(Data entries)
++++++++++

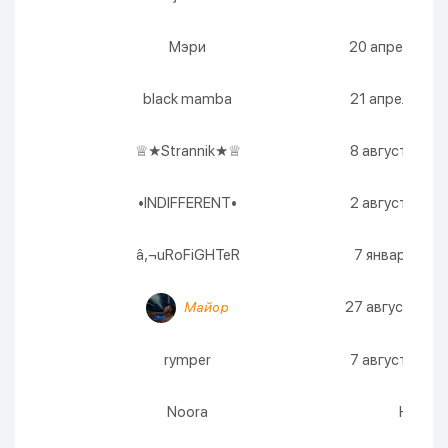
Мэри
20 апреля 2027
black mamba
21 апреля 2027
♕★Strannik★♕
8 августа 2026
•INDIFFERENT•
2 августа 2027
â‚¬uRoFiGHTeR
7 января 2027 
27 августа 2026
Майор
rymper
7 августа 2026
Noora
Никогд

++++++++++

• TASK REQUIREMENTS
A word-for-word copy of the entries above is needed, with every picture dropped.

• FINISHED TASK
Мэри
20 апреля 2027
black mamba
21 апреля 2027
♕★Strannik★♕
8 августа 2026
•INDIFFERENT•
2 августа 2027
â‚¬uRoFiGHTeR
7 января 2027 
27 августа 2026
Майор
rymper
7 августа 2026
Noora
Никогд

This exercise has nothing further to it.